● TEXT PROVIDED:

Even as you asked your host that question, you might have thought to yourself, "Oh, please, don't ask me to bring appetizers/salad/a casserole/dessert. Ask me to bring rolls. No one ever expects homemade rolls."

Too late — you're committed. And you have no idea what to bring.

Because your host will likely have the turkey, gravy and stuffing parts covered, your job is to help fill in the bounty.

Here are some ideas and tips for the Thanksgiving potluck guest, culled from decades as a guest, but never the host of Thanksgiving:

What to bring

■Contribute something you like to eat. That way, no matter what else is served, you'll have something familiar to enjoy. This is especially important for vegetarians or folks with food allergies. (You did tell your host about that, didn't you?)

■For vegetables or salad, think color and texture. Turkey and gravy and mashed potatoes are soft, so add some crunch to the meal with a bell-pepper/apple slaw, a broccoli salad or a vegetable tart.

■This goes double for appetizers, since you don't want to fill up everyone ahead of the meal with something like melted-cheese dip. You can't go wrong with raw sliced vegetables with herb-infused yogurt dip. To keep everyone's taste buds fresh, look for flavors that likely won't be duplicated in the meal: citrus (sticks of peeled jicama sprinkled with lime juice and chili powder), tomatoes (bruschetta or stuffed cherry tomatoes) or spicy peppers (salsa).

● GOAL OF THE EXERCISE: Continue the Thanksgiving potluck advice from the point where it stops, matching its tone and its bulleted tips.

● DATA SHOWN:

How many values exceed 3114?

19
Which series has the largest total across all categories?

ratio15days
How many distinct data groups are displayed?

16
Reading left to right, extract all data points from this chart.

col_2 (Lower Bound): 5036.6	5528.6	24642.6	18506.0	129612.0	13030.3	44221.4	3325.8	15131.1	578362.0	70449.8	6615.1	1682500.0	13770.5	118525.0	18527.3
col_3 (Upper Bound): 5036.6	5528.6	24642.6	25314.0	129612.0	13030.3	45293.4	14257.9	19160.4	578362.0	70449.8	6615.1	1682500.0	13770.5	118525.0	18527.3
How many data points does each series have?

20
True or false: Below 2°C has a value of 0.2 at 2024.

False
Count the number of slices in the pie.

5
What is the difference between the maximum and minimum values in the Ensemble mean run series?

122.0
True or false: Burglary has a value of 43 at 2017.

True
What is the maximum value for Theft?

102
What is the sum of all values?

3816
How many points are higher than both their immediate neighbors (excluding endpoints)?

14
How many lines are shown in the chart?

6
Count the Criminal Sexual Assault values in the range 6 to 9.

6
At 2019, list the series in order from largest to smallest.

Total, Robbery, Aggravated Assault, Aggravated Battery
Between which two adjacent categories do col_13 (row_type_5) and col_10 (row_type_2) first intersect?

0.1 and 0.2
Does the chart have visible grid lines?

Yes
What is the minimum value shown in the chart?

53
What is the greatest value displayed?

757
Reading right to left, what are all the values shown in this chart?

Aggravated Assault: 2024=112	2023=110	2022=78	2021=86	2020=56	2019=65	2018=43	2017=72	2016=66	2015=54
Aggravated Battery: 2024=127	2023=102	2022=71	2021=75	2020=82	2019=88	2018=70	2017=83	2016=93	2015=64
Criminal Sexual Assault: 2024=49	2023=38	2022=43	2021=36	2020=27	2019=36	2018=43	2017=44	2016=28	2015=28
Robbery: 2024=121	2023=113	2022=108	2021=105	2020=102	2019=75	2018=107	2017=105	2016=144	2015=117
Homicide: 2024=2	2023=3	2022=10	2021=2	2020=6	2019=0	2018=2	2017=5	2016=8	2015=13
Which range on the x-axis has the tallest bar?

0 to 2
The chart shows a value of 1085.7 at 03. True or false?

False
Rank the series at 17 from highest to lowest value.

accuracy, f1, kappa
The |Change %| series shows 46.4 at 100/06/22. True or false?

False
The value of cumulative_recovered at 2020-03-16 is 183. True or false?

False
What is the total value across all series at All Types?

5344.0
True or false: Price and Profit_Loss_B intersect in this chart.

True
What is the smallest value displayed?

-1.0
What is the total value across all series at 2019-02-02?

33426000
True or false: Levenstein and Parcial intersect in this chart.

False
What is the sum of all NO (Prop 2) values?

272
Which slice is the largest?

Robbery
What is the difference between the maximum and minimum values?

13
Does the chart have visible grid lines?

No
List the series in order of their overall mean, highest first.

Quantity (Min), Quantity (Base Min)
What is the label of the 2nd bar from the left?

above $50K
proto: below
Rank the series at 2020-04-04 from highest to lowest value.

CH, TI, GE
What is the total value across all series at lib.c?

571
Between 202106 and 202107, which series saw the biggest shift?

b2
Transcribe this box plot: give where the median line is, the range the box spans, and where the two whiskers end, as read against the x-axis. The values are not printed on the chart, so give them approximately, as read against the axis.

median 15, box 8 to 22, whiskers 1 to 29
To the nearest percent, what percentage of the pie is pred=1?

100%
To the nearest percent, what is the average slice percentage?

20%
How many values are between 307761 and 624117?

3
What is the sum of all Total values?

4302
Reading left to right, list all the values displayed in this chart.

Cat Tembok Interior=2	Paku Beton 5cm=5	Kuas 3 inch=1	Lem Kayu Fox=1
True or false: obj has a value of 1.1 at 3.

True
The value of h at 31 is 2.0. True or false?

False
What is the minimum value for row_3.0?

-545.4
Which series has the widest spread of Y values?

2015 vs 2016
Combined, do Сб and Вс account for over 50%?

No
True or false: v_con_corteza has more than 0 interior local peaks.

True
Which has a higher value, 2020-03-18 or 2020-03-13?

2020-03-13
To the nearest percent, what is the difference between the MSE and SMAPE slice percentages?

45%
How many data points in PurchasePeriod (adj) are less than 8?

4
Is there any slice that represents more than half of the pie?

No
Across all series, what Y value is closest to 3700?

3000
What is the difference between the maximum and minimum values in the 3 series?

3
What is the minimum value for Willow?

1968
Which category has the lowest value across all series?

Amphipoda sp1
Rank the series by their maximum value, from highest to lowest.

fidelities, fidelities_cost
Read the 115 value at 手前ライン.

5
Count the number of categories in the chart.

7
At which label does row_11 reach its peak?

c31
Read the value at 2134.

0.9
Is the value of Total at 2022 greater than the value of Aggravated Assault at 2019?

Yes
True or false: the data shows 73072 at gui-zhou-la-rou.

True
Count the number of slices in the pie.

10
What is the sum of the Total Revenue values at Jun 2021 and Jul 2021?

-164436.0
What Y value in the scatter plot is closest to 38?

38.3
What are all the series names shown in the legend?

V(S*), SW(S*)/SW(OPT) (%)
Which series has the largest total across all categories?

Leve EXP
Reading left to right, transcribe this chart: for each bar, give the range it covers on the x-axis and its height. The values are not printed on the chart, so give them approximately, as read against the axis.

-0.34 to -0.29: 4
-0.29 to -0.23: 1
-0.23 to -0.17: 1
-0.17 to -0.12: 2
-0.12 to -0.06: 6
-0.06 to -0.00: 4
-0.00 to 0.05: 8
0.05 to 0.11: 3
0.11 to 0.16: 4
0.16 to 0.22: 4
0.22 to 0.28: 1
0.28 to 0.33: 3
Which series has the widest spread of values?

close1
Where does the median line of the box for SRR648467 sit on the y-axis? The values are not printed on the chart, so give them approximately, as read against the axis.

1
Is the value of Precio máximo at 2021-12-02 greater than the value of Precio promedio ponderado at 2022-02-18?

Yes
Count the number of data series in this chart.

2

● REPLY:
■If you're bringing a side dish, plan to dress it up. This is a festive occasion. Just before serving, sprinkle some pomegranate seeds or toasted slivered almonds or pepitas over the vegetables or salad.

Transport and serving

Don't assume your host will have oven space available for your dish — or even much refrigerator space. Bring something that can be served at room temperature or quickly reheated. If it's a cold item, such as a salad, carry it in a cooler with a cold pack or plenty of ice.

Bring a server (with your name on it) appropriate for your dish. That way, you don't have to raid your host's kitchen drawers. And don't forget to label the container, too — but if you've baked something, wait until it has cooled.

A host gift is an optional, but gracious touch. Ideas include gourmet coffee beans or a bottle of wine not intended to be served.

Don't assume you'll get leftovers to take home — even from your own contribution. As "Dear Abby" columns make clear, nothing provokes bad feelings at Thanksgiving like conflicting expectations for leftovers.